Ok, I have a project to install a 208V 3phase 30 amp twist lock receptacle outside for a freezer truck. This truck is equipped with a plug in power for emergencys or if it runs out of gas. I know for 120V 20 circuits need to be GFCI but I can not find a 30A 208V 3phase GFCI, do I need to install a GFCI breaker?


----------



## Pete m. (Nov 19, 2011)

210.8(B) only requires that *125 volt 15 or 20 amp* receptacles installed outdoors have GFCI protection.

Pete


----------



## Surge03 (Sep 23, 2012)

Pete m. said:


> 210.8(B) only requires that 125 volt 15 or 20 amp receptacles installed outdoors have GFCI protection. Pete


Ok, why is that only 15-20amp 120 require GFCI? Is it because the neutral? What if it was a 120/208 circuit, little confusing.


----------



## 480sparky (Sep 20, 2007)

Surge03 said:


> Ok, why is that only 15-20amp 120 require GFCI? Is it because the neutral? What if it was a 120/208 circuit, little confusing.

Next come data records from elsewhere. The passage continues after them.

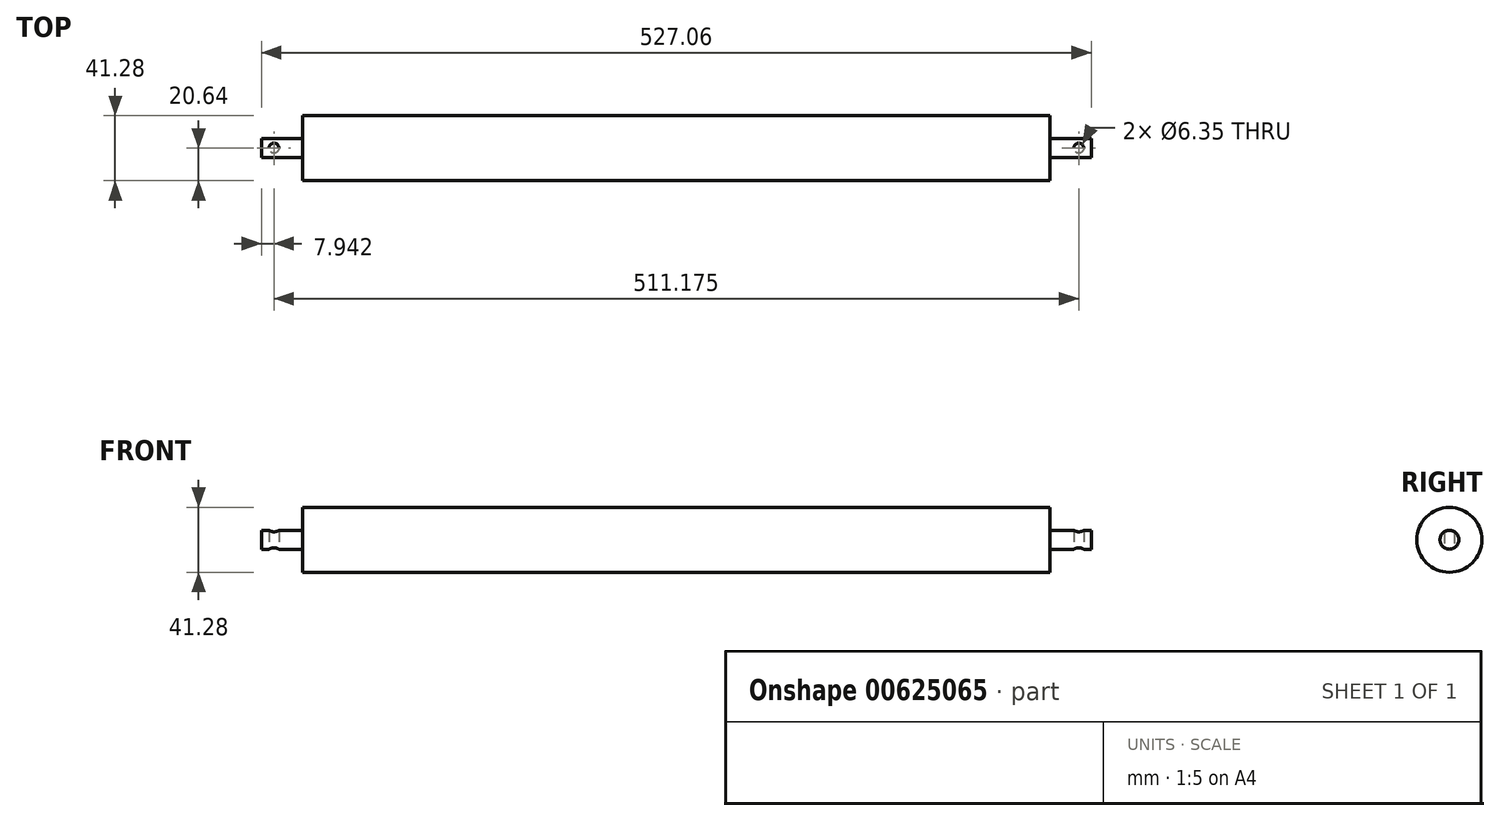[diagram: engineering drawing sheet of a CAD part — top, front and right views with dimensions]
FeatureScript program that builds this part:
annotation { "Feature Type Name" : "Feature", "Feature Type Description" : "" }
export const myFeature = defineFeature(function(context is Context, id is Id, definition is map)
    precondition{}
    {
        {
            var Q0;
            Q0=qCreatedBy(makeId("Right.planeOp"),FACE);
            var sketch = newSketch(context, id + "F0", { "sketchPlane" : qUnion([Q0])});
            skCircle(sketch, "E0", {"center": v(0, 0) * mm, "radius": 20.64 * mm});
            skCircle(sketch, "E1", {"center": v(0, 0) * mm, "radius": 6 * mm});
            skSolve(sketch);
        }
        {
            var Q0;
            Q0=makeQuery(id+"F0.imprint","IMPRINT",FACE,{"disambiguationData":[TD([[makeQuery(id+"F0.imprint","IMPRINT",EDGE,{"derivedFrom":sQuery(id+"F0.wireOp",EDGE,"E0")}),1.0]])]});
            extrude(context, id + "F1", {"entities" : qUnion([Q0]), "endBound" : BoundingType.SYMMETRIC, "depth" : 474.66 * mm, "offsetDistance" : 25.4 * mm});
        }
        {
            var Q0;
            Q0=makeQuery(id+"F0.imprint","IMPRINT",FACE,{"disambiguationData":[TD([[makeQuery(id+"F0.imprint","IMPRINT",EDGE,{"derivedFrom":sQuery(id+"F0.wireOp",EDGE,"E1")}),1.0]])]});
            extrude(context, id + "F2", {"entities" : qUnion([Q0]), "operationType" : NewBodyOperationType.ADD, "endBound" : BoundingType.SYMMETRIC, "depth" : 527.05 * mm, "offsetDistance" : 25.4 * mm});
        }
        {
            var Q0;
            Q0=qCreatedBy(makeId("Top.planeOp"),FACE);
            var sketch = newSketch(context, id + "F3", { "sketchPlane" : qUnion([Q0])});
            skCircle(sketch, "E2", {"center": v(255.59, 0) * mm, "radius": 3.18 * mm});
            skCircle(sketch, "E3", {"center": v(-255.59, 0) * mm, "radius": 3.18 * mm});
            skSolve(sketch);
        }
        {
            var Q0;
            Q0=qSketchRegion(id+"F3",true);
            var Q1;
            Q1=sQuery(id+"F3.wireOp",EDGE,"E3");
            var Q2;
            Q2=sQuery(id+"F3.wireOp",EDGE,"E2");
            extrude(context, id + "F4", {"entities" : qUnion([Q0]), "operationType" : NewBodyOperationType.REMOVE, "surfaceEntities" : qUnion([Q1, Q2]), "endBound" : BoundingType.SYMMETRIC, "depth" : 12.7 * mm, "offsetDistance" : 25.4 * mm});
        }
    });
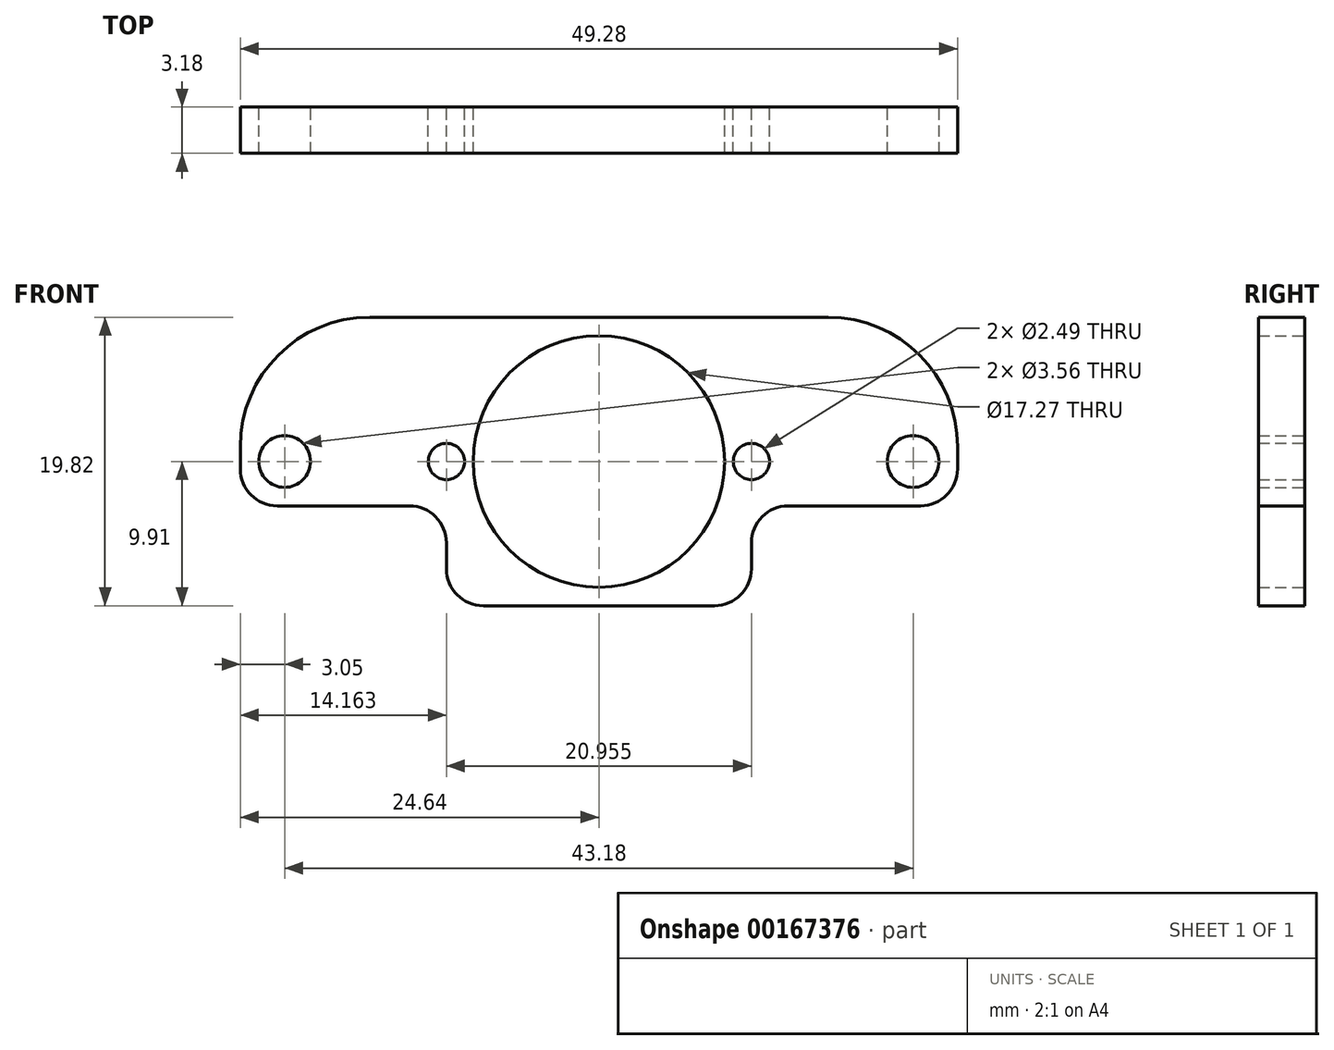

Because 120v 15- & 20-a circuits are the most common and account for most of the shocks.


----------



## don_resqcapt19 (Jul 18, 2010)

The 2017 will likely require GFCI protection for this outlet. The following is from the first draft. red=deleted text, blue=new text


> (B) Other Than Dwelling Units.
> All 125-volt, single-phase, 15- and 20-ampere receptacles installed in the locations specified in 210.8(B) (1) through (8) shall have ground-fault circuit-interrupter protection for personnel. All 125-volt, single-phase, 15- and 20-ampere receptacles installed in the locations specified in 210.8(B)(1) through (8) shall have ground-fault circuit-interrupter protection for personnel.
> (1) Class A Ground-Fault Circuit-Interrupter Protection (GFCI).
> (a) All single-phase receptacles rated 150 volts to ground or less, 50 amperes or less, shall have GFCI protection for personnel,
> ...


----------



## Surge03 (Sep 23, 2012)

don_resqcapt19 said:


> The 2017 will likely require GFCI protection for this outlet. The following is from the first draft. red=deleted text, blue=new text


Ok thanks, I feel better about it now.


----------



## iwirekansas (Jul 20, 2015)

Personally, I would explain the situation to the customer and let him/her decide. GFCI protection isn't currently required but likely will be in the near future. With that being said, the code book is a book of minimum requirements and installing a GFCI breaker where one isn't required isn't illegal or wrong, but is a good idea if he values his employees safety. GFCI breakers tend to be pricey but not compared to a lawsuit or a workmans comp claim.


----------